I kinda agree with you and I understand your point but I also think there is a social-ethical reality that if a doctor finds something they must treat it. The two options are 1. doing nothing, or 2. reducing cancer risk and you get unnecessary biopsies.
You're thinking of this as there being an objective positive utility for not dying of cancer and a objective negative utility for biopsies, and there being an objective optimal "rational" tradeoff that the best radiologist can optimize for to get their "nearly certain" detection threshold.
But frankly - the tradeoff for the value of a human life is perhaps the most uncertain thing one could choose. It lies in the eyes of the patient if the worry and time associated with a false detection is worth their reduced chance of death. The ethical uncertainty expressed in the OP - are these unnecessary biopsies worth it - is warranted.
What do you think of Dr. Schooling's response that the Mendellian effects might be inflated? I think they had a good defense but was not entirely convinced they hadn't sidestepped the issue that Schooling was getting at, wasn't sure either way.
I wasn’t aware of that critique, thanks for sharing. Before I read the response my first thought was “why such consistency across different SNPs, then?”, so I would certainly agree with that aspect of the defence.
In general, Ference’s explanation just seems more parsimonious than Schooling’s. It’s possible that they’re right, but I think they would need to show that the specific genes in Ference’s study are affected by age in this way.
I wouldn’t claim to be a great expert in MR, though. I can just about keep up with surface level understanding of them but once you get into the nitty gritty stats, pleitropy testing etc it’s a bit over my head tbh.
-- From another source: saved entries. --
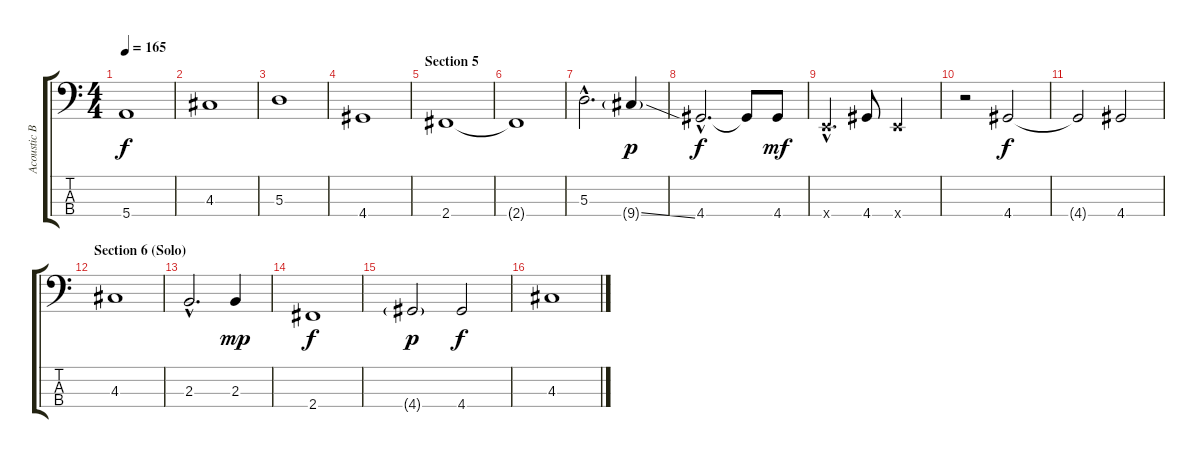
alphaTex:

\track ("Acoustic Bass" "Acoustic B") {instrument acousticbass}
\staff {score tabs}
\tuning (G2 D2 A1 E1) {hide}
\ts (4 4)
\tempo 165
\clef f4
\ks c
5.4.1{dy f} |
4.3.1 |
5.3.1 |
4.4.1 |
\section ("" "Section 5")
2.4.1 |
2.4{t}.1 |
5.3{hac}.2{d} 9.4{ss g}.4{dy p} |
4.4{hac}.2{d dy f} 4.4{t}.8 4.4.8{dy mf} |
0.4{hac x}.4{d} 4.4.8 0.4{x}.2 |
r.2 4.4.2{dy f} |
4.4{t}.2 4.4.2 |
\section ("" "Section 6 (Solo)")
4.3.1 |
2.3{hac}.2{d} 2.3.4{dy mp} |
2.4.1{dy f} |
4.4{g}.2{dy p} 4.4.2{dy f} |
4.3.1
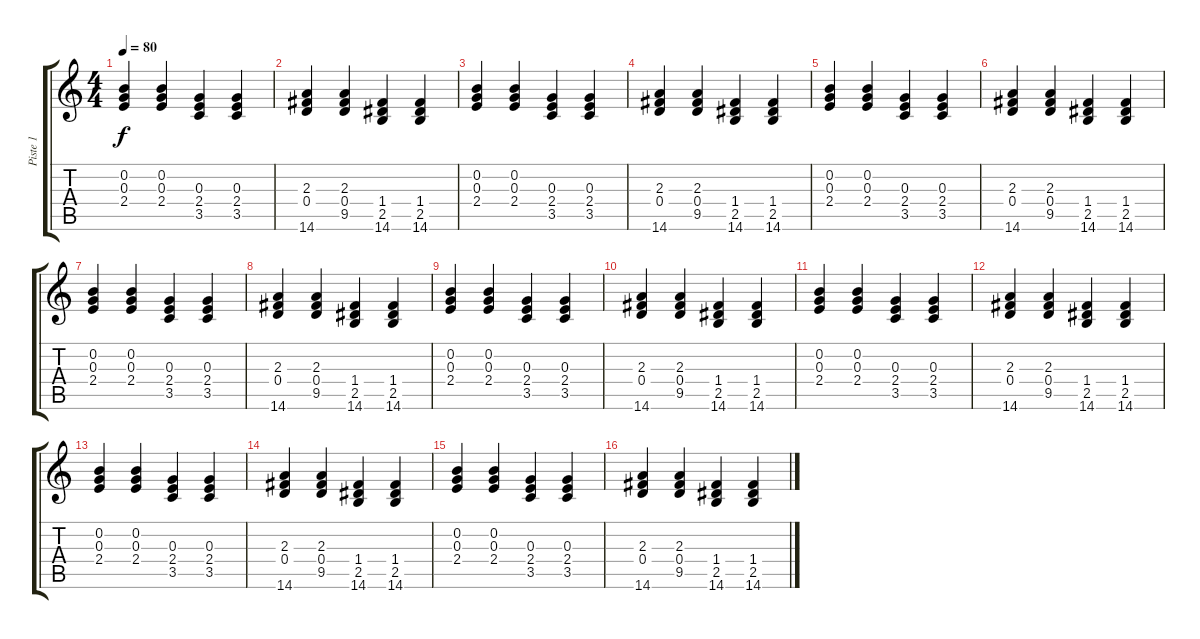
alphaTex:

\track ("Piste 1" "Piste 1") {instrument acousticguitarnylon}
\staff {score tabs}
\tuning (E4 B3 G3 D3 A2 E2) {hide}
\ts (4 4)
\tempo 80
\clef g2
\ks c
(0.2 0.3 2.4).4{dy f} (0.2 0.3 2.4).4 (0.3 2.4 3.5).4 (0.3 2.4 3.5).4 |
(2.3 0.4 14.6).4 (2.3 0.4 9.5).4 (1.4 2.5 14.6).4 (1.4 2.5 14.6).4 |
(0.2 0.3 2.4).4 (0.2 0.3 2.4).4 (0.3 2.4 3.5).4 (0.3 2.4 3.5).4 |
(2.3 0.4 14.6).4 (2.3 0.4 9.5).4 (1.4 2.5 14.6).4 (1.4 2.5 14.6).4 |
(0.2 0.3 2.4).4 (0.2 0.3 2.4).4 (0.3 2.4 3.5).4 (0.3 2.4 3.5).4 |
(2.3 0.4 14.6).4 (2.3 0.4 9.5).4 (1.4 2.5 14.6).4 (1.4 2.5 14.6).4 |
(0.2 0.3 2.4).4 (0.2 0.3 2.4).4 (0.3 2.4 3.5).4 (0.3 2.4 3.5).4 |
(2.3 0.4 14.6).4 (2.3 0.4 9.5).4 (1.4 2.5 14.6).4 (1.4 2.5 14.6).4 |
(0.2 0.3 2.4).4 (0.2 0.3 2.4).4 (0.3 2.4 3.5).4 (0.3 2.4 3.5).4 |
(2.3 0.4 14.6).4 (2.3 0.4 9.5).4 (1.4 2.5 14.6).4 (1.4 2.5 14.6).4 |
(0.2 0.3 2.4).4 (0.2 0.3 2.4).4 (0.3 2.4 3.5).4 (0.3 2.4 3.5).4 |
(2.3 0.4 14.6).4 (2.3 0.4 9.5).4 (1.4 2.5 14.6).4 (1.4 2.5 14.6).4 |
(0.2 0.3 2.4).4 (0.2 0.3 2.4).4 (0.3 2.4 3.5).4 (0.3 2.4 3.5).4 |
(2.3 0.4 14.6).4 (2.3 0.4 9.5).4 (1.4 2.5 14.6).4 (1.4 2.5 14.6).4 |
(0.2 0.3 2.4).4 (0.2 0.3 2.4).4 (0.3 2.4 3.5).4 (0.3 2.4 3.5).4 |
(2.3 0.4 14.6).4 (2.3 0.4 9.5).4 (1.4 2.5 14.6).4 (1.4 2.5 14.6).4
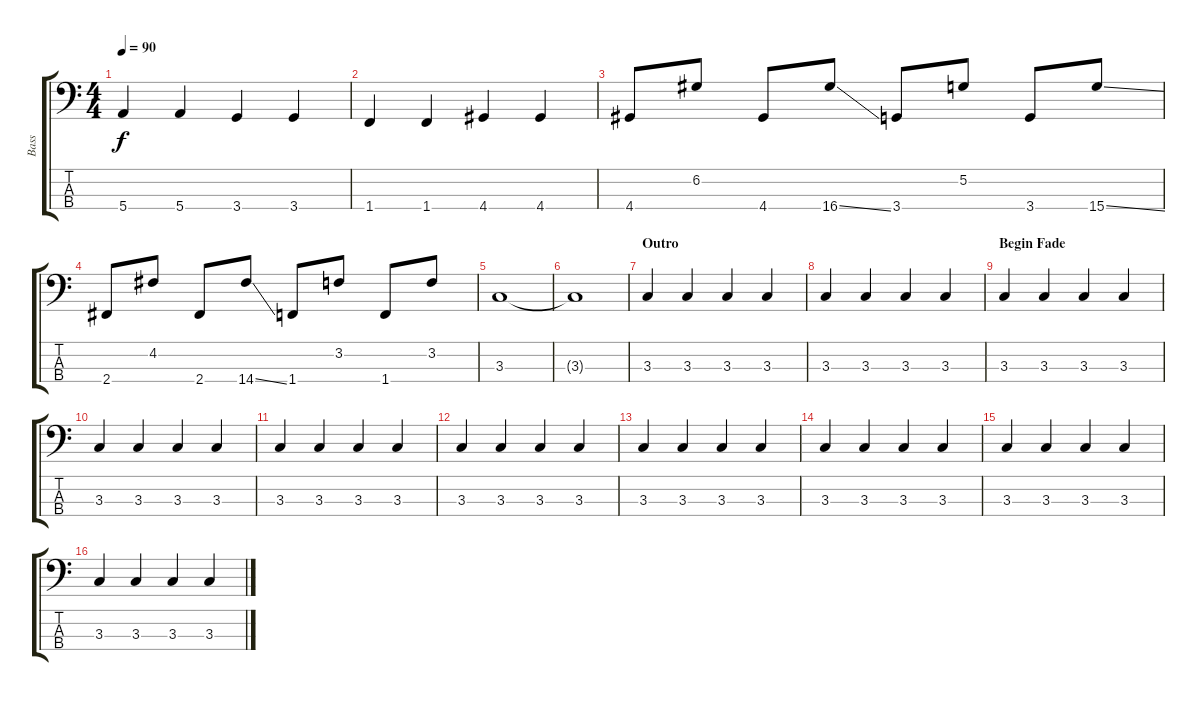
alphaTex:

\track ("Bass" "Bass") {instrument electricbassfinger}
\staff {score tabs}
\tuning (G2 D2 A1 E1) {hide}
\ts (4 4)
\tempo 90
\clef f4
\ks c
5.4.4{dy f} 5.4.4 3.4.4 3.4.4 |
1.4.4 1.4.4 4.4.4 4.4.4 |
4.4.8 6.2.8 4.4.8 16.4{ss}.8 3.4.8 5.2.8 3.4.8 15.4{ss}.8 |
2.4.8 4.2.8 2.4.8 14.4{ss}.8 1.4.8 3.2.8 1.4.8 3.2.8 |
3.3.1 |
3.3{t}.1 |
\section ("" "Outro")
3.3.4{volume 16} 3.3.4 3.3.4 3.3.4 |
3.3.4 3.3.4 3.3.4 3.3.4 |
\section ("" "Begin Fade")
3.3.4{volume 14} 3.3.4 3.3.4 3.3.4 |
3.3.4 3.3.4 3.3.4 3.3.4 |
3.3.4{volume 12} 3.3.4 3.3.4 3.3.4 |
3.3.4 3.3.4 3.3.4 3.3.4 |
3.3.4{volume 10} 3.3.4 3.3.4 3.3.4 |
3.3.4 3.3.4 3.3.4 3.3.4 |
3.3.4{volume 8} 3.3.4 3.3.4 3.3.4 |
3.3.4 3.3.4 3.3.4 3.3.4
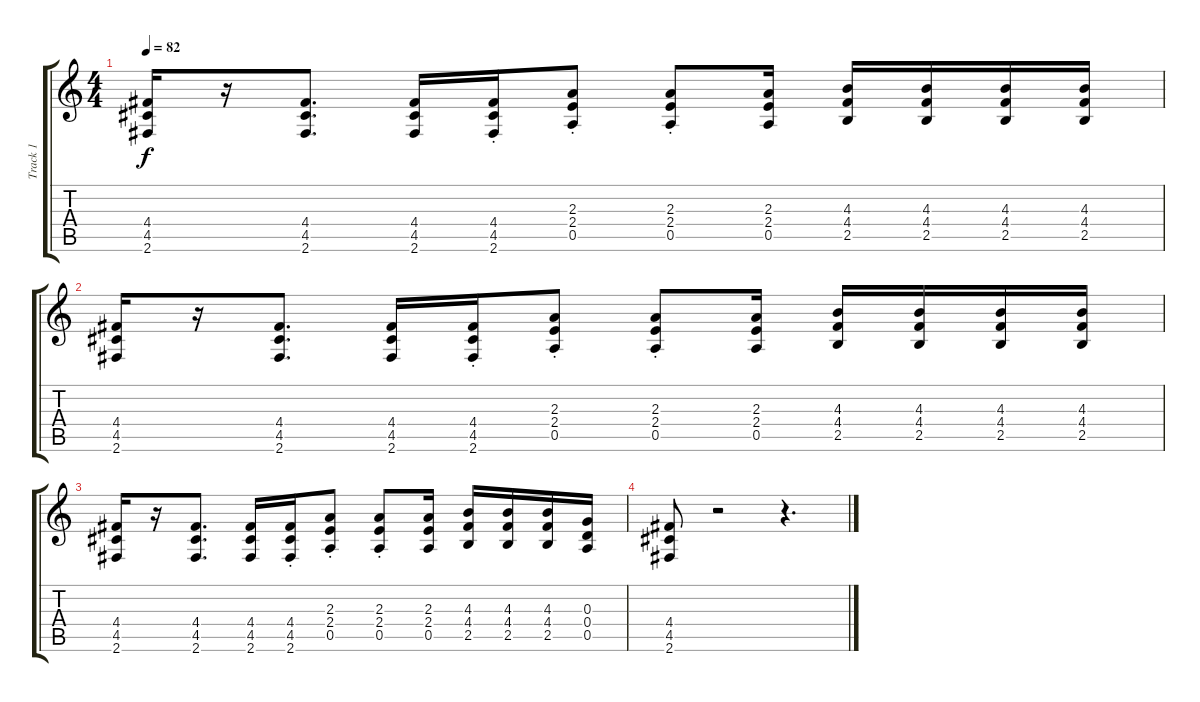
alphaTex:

\track ("Track 1" "Track 1") {instrument distortionguitar}
\staff {score tabs}
\tuning (E4 B3 G3 D3 A2 E2) {hide}
\ts (4 4)
\tempo 82
\clef g2
\ks c
(4.4 4.5 2.6).16{dy f} r.16 (4.4 4.5 2.6).8{d} (4.4 4.5 2.6).16 (4.4{st} 4.5{st} 2.6{st}).16 (2.3{st} 2.4{st} 0.5{st}).8 (2.3{st} 2.4{st} 0.5{st}).8 (2.3 2.4 0.5).16 (4.3 4.4 2.5).16 (4.3 4.4 2.5).16 (4.3 4.4 2.5).16 (4.3 4.4 2.5).16 |
(4.4 4.5 2.6).16 r.16 (4.4 4.5 2.6).8{d} (4.4 4.5 2.6).16 (4.4{st} 4.5{st} 2.6{st}).16 (2.3{st} 2.4{st} 0.5{st}).8 (2.3{st} 2.4{st} 0.5{st}).8 (2.3 2.4 0.5).16 (4.3 4.4 2.5).16 (4.3 4.4 2.5).16 (4.3 4.4 2.5).16 (4.3 4.4 2.5).16 |
(4.4 4.5 2.6).16 r.16 (4.4 4.5 2.6).8{d} (4.4 4.5 2.6).16 (4.4{st} 4.5{st} 2.6{st}).16 (2.3{st} 2.4{st} 0.5{st}).8 (2.3{st} 2.4{st} 0.5{st}).8 (2.3 2.4 0.5).16 (4.3 4.4 2.5).16 (4.3 4.4 2.5).16 (4.3 4.4 2.5).16 (0.3 0.4 0.5).16 |
(4.4 4.5 2.6).8 r.2 r.4{d}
I think maybe you are saying that there may be some way that the genes affect heart disease not through LDL, and therefore MR does not apply because the "exclusion restriction" [1] fails here? Or are you talking about a different assumption?
The cited study addresses this, which is why I pointed to figure 3. They argue that if genes were causing heart disease not through LDL in any meaningful way, you wouldn't expect such a clean dose-response consistency across different genetic variants - it would be more jagged.
It seems you are confusing mendelian randomization for specific alleles associated with LDL-C production and conflating that with mendelian randomization somehow controlling genetic confounding of heart disease. The control is for the LDL production, not heart disease.
Please review the key principles and assumptions section. Using MR to control for genetic confounding of heart disease fails all assumptions. Thats why it quite directly does not follow.
This is why the paper presented does not support the claim that LDL is the sole source of heart disease. I'd be interested to hear what the authors of that paper (which is legitimate) think about it being used to support the OP's claim because "mendelian randomization".
> This is why the paper presented does not support the claim that LDL is the sole source of heart disease
Is that what we were arguing about? I guess it was. At some point in thinking about this my frame must have shifted into agreement with you. Of course there are other causes of heart disease besides LDL, like blood pressure, duh. The smooth dose response is about the particular gene not being linked to heart disease through something other than LDL, roughly.
Across different genetic variants, lower lifetime LDL -> lower risk of death. Check out figure 3.
The causality of LDL -> plaque buildup -> 55-60% [1] of heart disease related deaths is also well understood, so it seems clear to me that preventing plaque buildup in the first place prevents over half of heart disease related deaths.
Would like to know if you disagree, "Minimize LDL at all costs" goes current mainstream medical guidance, so I'd like to disconfirm my beliefs if possible.